GOAL A ▸
According to the McCormack biography, how does Robert Burton's Anatomy of Melancholy connect his academic work to his fiction?
BEGIN EXTRACT TO READ
Eric McCormack (born 3 February 1938) is a Scottish-born Canadian author known for works blending absurdism, existentialism, crime fiction, gothic horror and the search for identity and personal meaning in works such as Inspecting the Vaults (1987), The Paradise Motel (1989), The Mysterium (1992), First Blast of the Trumpet Against the Monstrous Regiment of Women (1997) and The Dutch Wife (2002).

Biography
McCormack was born in Bellshill, Scotland, an impoverished industrial community located 32 kilometres outside Glasgow where his father worked in a steel mill.  McCormack took a master's degree in English literature from the University of Glasgow, then taught at a high school in Muirkirk, Scotland, a mining town.  In 1966, he went to the University of Manitoba in Winnipeg, Manitoba, where he wrote his PhD on Robert Burton's Anatomy of Melancholy, a text he frequently alludes to in his fiction.

In 1970 he took up a teaching post in the English Department of St. Jerome's University, which was established in 1959 as St Jerome's College and has been federated with University of Waterloo since 1960. He has since retired from teaching there.
END EXTRACT TO READ
BEGIN STORED DATA
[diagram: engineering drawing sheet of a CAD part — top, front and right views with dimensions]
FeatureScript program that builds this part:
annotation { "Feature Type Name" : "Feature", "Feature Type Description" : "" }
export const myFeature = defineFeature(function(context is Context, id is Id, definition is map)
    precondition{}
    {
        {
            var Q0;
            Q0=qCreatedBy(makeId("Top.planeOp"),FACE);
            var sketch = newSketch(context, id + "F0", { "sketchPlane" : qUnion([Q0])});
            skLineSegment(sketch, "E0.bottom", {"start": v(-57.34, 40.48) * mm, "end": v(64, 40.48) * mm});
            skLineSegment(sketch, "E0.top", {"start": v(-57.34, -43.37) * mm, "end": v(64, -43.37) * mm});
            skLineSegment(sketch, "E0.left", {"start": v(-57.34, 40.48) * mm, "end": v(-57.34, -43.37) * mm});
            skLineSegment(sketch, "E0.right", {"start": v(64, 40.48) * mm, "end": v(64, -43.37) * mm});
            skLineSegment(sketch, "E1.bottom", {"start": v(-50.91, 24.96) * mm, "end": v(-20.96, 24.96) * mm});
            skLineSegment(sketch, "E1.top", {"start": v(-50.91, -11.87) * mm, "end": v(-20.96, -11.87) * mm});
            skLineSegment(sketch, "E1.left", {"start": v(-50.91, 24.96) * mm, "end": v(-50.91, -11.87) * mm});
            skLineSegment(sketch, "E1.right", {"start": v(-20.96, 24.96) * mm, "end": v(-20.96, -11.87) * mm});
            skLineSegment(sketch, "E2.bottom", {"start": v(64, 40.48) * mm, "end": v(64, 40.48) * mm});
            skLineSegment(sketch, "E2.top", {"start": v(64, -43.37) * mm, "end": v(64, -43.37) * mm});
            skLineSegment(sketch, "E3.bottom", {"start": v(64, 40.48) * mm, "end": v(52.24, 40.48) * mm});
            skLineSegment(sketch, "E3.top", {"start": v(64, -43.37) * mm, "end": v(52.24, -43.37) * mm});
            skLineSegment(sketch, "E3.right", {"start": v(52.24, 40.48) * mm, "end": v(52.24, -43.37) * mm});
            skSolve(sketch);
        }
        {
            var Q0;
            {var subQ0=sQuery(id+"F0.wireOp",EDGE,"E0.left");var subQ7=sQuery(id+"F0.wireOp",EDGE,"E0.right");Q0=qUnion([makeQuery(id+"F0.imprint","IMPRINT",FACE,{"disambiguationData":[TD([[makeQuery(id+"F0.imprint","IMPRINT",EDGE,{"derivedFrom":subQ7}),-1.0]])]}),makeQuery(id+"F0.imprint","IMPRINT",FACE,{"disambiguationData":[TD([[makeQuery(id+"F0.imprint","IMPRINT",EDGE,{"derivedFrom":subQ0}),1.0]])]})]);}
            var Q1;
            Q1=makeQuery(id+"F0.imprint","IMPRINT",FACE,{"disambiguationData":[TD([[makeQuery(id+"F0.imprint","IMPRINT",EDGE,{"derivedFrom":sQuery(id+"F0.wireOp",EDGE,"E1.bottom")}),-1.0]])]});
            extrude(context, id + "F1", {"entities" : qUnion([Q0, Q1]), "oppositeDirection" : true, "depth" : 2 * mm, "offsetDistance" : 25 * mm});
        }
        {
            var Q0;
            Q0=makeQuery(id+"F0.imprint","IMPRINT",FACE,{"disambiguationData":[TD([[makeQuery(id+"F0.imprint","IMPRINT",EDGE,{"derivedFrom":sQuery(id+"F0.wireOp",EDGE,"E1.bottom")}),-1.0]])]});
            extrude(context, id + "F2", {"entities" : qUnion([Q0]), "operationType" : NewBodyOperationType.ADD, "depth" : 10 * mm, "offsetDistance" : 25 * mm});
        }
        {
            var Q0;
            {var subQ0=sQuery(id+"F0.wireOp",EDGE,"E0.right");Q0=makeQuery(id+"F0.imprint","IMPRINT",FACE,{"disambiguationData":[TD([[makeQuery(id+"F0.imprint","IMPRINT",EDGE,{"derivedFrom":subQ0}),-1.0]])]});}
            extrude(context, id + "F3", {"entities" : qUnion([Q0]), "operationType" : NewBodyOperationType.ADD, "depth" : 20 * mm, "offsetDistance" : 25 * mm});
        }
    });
END STORED DATA
GOAL B ▸
Reproduce the records from their first line through the line containing "var sketch = newSketch(context, id", including that line.

FULL SOLUTION A ▸
McCormack wrote his PhD at the University of Manitoba on Burton's Anatomy of Melancholy. He frequently alludes to it in his fiction.

FULL SOLUTION B ▸
[diagram: engineering drawing sheet of a CAD part — top, front and right views with dimensions]
FeatureScript program that builds this part:
annotation { "Feature Type Name" : "Feature", "Feature Type Description" : "" }
export const myFeature = defineFeature(function(context is Context, id is Id, definition is map)
    precondition{}
    {
        {
            var Q0;
            Q0=qCreatedBy(makeId("Top.planeOp"),FACE);
            var sketch = newSketch(context, id + "F0", { "sketchPlane" : qUnion([Q0])});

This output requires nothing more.